Researchers at the Federal University of Rio de Janeiro have discovered the presence of the highly sought cannabinoid cannabidiol (CBD) in a shrub that grows along the Atlantic coast of Brazil, according to an Earth.com report. The CBD is particularly measurable in the plant’s fruits and flowers.

The team identified the compound using specialized liquid chromatography and mass spectrometry. Their next step involves investigating whether the shrub — Trema micrantha, also known as the Jamaican Nettle Tree or Capulin — is a good candidate for commercial-scale CBD extraction. The team is relying on a public grant for 500,000 Brazilian reals (BRL), or about $104,000 in USD.

Trema micrantha blume

Dr. Rodrigo Moura Neto, a Brazilian molecular biologist, said in the report it was “wonderful” to find a CBD-rich plant that does not contain the psychoactive ingredient THC — which remains prohibited, or at least highly regulated by the majority of world governments — as “the potential is enormous.”

Pharmacologists will also need to compare the therapeutic potency of CBD from Trema micanthra to that of cannabis- or hemp-derived CBD — after all, it “might not work as well, or at all,” Dr. Moura Neto noted in the report.

Why This Matters…

Biological Reasons

  • CBD found outside the cannabis genus expands cannabinoid biology. The plant belongs to the Cannabaceae family, which suggests deeper evolutionary links between cannabis, hops, and closely related shrubs—providing fresh insight into cannabinoid biosynthesis pathways.

Environmental Reasons

  • It grows vigorously and naturally across much of Brazil. It does not require intensive agricultural inputs, pesticides, or specialized soil. It is a potentially low‑impact, eco‑friendly CBD crop.
  • It thrives in tropical environments where hemp struggles. It could minimize deforestation and resource-intensive land conversion.

Industrial Reasons

  • The plant contains CBD but no detectable THC. Therefore, it limits the need for costly THC‑removal steps in extraction.
  • It grows like a weed and requires little management.
  • Its rapid growth and high biomass output offer industrial-scale potential without the bottlenecks associated with cannabis cultivation.

Economic Reasons

  • Has the potential to dramatically lower global production costs.
  • It could support economic independence, allowing countries like Brazil to become major CBD producers.
  • Rising global CBD demand makes alternative sources highly valuable.

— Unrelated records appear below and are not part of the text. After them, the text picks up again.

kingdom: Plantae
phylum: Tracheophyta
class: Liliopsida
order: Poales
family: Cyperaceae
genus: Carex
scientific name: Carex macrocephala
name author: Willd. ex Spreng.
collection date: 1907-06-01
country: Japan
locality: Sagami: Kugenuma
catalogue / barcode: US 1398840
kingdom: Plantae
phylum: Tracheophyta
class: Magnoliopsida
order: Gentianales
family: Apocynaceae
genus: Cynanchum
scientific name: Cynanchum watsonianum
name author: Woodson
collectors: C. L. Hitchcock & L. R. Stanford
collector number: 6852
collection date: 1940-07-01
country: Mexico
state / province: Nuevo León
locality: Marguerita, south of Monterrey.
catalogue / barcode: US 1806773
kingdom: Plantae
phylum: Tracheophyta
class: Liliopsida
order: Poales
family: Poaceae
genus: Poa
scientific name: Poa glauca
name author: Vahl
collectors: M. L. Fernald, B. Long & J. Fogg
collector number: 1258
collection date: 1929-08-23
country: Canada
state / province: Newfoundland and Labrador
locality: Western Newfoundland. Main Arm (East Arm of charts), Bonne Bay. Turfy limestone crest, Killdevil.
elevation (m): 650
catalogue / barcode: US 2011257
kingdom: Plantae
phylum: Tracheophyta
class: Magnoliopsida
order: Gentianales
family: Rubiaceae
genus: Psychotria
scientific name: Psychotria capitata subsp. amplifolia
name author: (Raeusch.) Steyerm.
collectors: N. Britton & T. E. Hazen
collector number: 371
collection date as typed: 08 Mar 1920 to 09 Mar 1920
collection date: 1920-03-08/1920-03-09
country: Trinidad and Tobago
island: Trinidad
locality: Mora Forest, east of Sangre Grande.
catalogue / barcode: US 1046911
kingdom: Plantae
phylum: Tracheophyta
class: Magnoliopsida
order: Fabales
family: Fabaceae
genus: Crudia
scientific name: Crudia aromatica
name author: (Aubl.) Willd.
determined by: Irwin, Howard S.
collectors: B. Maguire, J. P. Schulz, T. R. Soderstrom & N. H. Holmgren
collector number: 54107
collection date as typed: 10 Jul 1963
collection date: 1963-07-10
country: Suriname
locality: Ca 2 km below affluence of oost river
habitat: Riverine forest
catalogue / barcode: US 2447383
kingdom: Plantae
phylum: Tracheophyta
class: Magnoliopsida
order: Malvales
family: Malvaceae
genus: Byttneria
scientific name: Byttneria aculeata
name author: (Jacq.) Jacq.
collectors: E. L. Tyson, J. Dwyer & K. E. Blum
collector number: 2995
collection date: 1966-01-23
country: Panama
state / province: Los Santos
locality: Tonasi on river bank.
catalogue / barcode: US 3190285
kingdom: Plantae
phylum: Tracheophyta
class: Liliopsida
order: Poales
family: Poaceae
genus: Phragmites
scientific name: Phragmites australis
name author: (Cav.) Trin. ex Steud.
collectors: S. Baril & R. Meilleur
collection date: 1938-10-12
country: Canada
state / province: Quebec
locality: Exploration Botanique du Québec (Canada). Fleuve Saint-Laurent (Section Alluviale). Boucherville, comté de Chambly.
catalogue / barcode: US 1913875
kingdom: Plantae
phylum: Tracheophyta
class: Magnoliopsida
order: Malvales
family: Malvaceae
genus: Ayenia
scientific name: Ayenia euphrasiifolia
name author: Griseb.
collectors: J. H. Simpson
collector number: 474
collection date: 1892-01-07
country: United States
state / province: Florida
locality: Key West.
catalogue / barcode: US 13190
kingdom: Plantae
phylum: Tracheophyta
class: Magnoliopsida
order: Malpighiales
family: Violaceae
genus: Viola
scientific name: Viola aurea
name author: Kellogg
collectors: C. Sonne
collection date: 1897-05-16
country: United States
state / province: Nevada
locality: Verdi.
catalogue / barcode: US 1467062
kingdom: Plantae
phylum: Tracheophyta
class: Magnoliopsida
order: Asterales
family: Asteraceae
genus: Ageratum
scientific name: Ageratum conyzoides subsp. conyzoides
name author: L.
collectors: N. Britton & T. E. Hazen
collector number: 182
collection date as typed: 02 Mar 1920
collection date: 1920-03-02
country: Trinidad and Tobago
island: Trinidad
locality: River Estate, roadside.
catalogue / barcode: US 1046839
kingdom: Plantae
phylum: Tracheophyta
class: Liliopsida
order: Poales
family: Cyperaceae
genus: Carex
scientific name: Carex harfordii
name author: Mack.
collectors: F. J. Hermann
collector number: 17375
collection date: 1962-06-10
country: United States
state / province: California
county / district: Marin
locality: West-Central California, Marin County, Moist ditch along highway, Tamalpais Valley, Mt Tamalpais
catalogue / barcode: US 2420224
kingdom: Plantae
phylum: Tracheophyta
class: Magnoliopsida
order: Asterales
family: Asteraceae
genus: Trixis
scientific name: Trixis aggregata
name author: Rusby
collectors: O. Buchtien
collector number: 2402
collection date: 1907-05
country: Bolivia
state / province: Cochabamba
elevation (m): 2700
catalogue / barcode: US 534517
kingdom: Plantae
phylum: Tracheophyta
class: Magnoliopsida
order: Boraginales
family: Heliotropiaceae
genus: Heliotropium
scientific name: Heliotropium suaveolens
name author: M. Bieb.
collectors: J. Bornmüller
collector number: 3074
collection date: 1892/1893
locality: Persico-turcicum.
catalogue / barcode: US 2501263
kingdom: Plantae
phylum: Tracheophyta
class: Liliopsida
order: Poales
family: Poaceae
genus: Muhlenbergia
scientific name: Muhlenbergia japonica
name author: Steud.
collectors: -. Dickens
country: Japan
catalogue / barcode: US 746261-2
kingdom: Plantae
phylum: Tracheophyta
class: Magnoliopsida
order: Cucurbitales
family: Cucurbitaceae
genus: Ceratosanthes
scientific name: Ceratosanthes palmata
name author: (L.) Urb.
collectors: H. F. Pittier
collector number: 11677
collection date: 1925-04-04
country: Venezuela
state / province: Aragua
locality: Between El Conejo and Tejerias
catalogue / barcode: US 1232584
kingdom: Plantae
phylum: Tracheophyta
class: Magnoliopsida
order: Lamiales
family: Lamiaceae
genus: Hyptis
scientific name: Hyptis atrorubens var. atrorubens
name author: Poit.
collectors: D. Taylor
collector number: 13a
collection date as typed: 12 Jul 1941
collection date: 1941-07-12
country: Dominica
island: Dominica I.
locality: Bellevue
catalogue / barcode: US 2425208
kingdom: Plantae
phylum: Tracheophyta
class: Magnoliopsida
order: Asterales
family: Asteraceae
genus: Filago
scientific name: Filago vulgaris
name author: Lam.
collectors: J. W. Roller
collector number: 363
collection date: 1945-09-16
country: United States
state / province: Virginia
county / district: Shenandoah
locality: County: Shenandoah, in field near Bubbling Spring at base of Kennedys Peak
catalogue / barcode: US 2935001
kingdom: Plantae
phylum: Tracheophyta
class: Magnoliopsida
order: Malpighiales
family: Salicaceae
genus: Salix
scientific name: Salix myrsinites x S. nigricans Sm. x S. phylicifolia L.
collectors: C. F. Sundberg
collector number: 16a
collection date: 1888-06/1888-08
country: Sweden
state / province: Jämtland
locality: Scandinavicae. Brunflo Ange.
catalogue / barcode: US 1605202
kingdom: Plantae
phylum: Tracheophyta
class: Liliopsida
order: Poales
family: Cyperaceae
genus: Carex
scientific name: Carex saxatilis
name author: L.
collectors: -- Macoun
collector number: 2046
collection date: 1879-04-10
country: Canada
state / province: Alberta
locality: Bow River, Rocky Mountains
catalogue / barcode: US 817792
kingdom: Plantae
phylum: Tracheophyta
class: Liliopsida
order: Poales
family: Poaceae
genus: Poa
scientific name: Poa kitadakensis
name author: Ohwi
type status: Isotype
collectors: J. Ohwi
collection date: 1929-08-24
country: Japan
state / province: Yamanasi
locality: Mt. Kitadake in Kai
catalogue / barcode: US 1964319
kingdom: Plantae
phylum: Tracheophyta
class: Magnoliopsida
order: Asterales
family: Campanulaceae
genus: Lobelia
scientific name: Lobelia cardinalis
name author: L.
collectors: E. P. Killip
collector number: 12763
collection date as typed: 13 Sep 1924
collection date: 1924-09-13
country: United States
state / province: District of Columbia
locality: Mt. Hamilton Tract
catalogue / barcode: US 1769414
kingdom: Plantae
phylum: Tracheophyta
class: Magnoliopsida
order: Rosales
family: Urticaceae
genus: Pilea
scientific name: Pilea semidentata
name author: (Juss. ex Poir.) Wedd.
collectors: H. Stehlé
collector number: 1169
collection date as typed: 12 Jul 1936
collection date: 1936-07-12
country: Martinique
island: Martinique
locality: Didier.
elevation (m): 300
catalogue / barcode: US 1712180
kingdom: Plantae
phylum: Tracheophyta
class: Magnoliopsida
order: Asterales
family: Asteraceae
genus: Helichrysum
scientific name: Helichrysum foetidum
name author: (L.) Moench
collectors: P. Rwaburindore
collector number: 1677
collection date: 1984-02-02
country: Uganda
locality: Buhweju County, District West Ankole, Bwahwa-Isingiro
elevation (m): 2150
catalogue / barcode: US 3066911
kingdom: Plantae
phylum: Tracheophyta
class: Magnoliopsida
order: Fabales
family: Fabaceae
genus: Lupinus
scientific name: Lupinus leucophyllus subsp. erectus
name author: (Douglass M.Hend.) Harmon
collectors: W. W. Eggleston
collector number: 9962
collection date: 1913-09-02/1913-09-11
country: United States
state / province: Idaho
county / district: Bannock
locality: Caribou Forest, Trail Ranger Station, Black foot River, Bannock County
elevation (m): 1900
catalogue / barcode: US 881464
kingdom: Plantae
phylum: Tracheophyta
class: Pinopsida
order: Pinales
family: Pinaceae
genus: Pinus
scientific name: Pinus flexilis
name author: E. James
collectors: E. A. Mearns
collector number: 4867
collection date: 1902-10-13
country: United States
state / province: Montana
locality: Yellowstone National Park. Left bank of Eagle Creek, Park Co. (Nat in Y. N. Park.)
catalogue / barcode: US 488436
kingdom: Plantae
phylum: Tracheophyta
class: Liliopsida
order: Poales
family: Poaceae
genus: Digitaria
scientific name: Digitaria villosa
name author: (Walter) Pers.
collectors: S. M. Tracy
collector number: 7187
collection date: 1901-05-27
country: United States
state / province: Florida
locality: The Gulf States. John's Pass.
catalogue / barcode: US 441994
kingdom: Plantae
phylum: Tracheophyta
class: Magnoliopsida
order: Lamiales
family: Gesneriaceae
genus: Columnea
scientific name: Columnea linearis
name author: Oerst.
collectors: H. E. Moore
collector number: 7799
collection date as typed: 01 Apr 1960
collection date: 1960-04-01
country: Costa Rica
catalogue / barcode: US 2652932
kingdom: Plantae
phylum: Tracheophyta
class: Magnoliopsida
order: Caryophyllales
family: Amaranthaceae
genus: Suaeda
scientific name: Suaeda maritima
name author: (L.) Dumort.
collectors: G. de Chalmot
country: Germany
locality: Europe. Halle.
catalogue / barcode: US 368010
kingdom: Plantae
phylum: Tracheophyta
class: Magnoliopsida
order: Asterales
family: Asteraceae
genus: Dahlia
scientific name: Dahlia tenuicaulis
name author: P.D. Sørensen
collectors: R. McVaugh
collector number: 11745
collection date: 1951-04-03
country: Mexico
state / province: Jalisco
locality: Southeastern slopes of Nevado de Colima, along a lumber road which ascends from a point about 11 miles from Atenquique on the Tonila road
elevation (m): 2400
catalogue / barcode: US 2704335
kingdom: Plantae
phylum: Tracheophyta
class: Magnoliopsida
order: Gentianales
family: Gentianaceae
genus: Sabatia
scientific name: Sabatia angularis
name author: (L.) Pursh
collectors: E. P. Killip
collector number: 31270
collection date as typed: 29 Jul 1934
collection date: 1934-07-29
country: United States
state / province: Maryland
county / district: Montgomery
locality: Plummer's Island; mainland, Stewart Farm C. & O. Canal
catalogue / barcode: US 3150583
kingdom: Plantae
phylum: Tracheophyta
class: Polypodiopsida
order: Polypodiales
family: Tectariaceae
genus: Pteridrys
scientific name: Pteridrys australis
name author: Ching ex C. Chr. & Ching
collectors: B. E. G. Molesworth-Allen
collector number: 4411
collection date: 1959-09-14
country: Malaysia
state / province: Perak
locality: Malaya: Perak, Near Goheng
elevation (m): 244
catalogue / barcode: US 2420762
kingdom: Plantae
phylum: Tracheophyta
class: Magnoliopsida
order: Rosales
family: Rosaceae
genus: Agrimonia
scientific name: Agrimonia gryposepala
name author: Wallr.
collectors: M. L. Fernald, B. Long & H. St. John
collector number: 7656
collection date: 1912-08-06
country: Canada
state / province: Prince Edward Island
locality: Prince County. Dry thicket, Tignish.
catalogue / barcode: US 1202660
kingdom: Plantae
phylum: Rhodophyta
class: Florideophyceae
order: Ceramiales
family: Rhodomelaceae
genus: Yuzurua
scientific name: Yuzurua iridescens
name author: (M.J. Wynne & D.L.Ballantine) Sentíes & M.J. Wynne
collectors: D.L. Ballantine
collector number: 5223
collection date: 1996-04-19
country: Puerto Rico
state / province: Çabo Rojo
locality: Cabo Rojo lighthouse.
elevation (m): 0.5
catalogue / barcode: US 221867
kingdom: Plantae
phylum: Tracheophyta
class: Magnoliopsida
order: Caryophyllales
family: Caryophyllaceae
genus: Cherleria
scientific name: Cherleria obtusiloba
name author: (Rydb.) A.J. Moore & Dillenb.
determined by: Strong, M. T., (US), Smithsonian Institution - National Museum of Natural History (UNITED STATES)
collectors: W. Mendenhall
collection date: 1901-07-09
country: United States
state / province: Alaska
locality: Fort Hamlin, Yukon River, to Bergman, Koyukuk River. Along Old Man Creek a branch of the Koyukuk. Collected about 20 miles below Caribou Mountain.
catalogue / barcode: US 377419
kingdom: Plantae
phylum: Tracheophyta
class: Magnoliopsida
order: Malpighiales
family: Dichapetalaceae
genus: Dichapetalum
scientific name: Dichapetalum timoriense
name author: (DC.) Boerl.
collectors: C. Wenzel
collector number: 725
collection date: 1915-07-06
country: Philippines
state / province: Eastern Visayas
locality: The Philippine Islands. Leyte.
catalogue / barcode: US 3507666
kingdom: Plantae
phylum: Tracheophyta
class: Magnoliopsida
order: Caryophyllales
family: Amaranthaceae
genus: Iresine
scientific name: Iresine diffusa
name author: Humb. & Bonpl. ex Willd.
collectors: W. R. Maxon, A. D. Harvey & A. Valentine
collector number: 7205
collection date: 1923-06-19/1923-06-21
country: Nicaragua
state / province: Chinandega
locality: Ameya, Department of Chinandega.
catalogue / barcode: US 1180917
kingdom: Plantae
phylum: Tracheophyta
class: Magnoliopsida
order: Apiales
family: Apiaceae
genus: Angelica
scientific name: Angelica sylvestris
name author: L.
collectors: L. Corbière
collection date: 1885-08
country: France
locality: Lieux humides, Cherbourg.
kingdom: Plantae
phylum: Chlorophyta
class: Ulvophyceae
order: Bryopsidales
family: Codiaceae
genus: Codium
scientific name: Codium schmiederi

Genetic and Research Reasons

  • The discovery reveals new genetic pathways for cannabinoid synthesis. This opens the door to future breeding, gene-editing, and biosynthetic engineering.
  • It provides a unique model to study cannabinoid evolution and biosynthesis across plant families.
  • It offers a new genetic resource for developing cultivars and engineered organisms that produce CBD without complicating THC regulation.

Global hemp-derived CBD sales amounted to nearly $5 billion last year and could grow to more than $47 billion by 2028, the report said, and the ability to source commercially viable CBD from a non-regulated source could quickly become a game changer for the industry.

Scientists studying Trema micrantha blume estimate that fully analyzing, characterizing, and developing extraction methods for its CBD content will take at least five years. Long‑term studies require pilot cultivation, biochemical validation, and clinical effectiveness analysis, which naturally extend over multiple research cycles.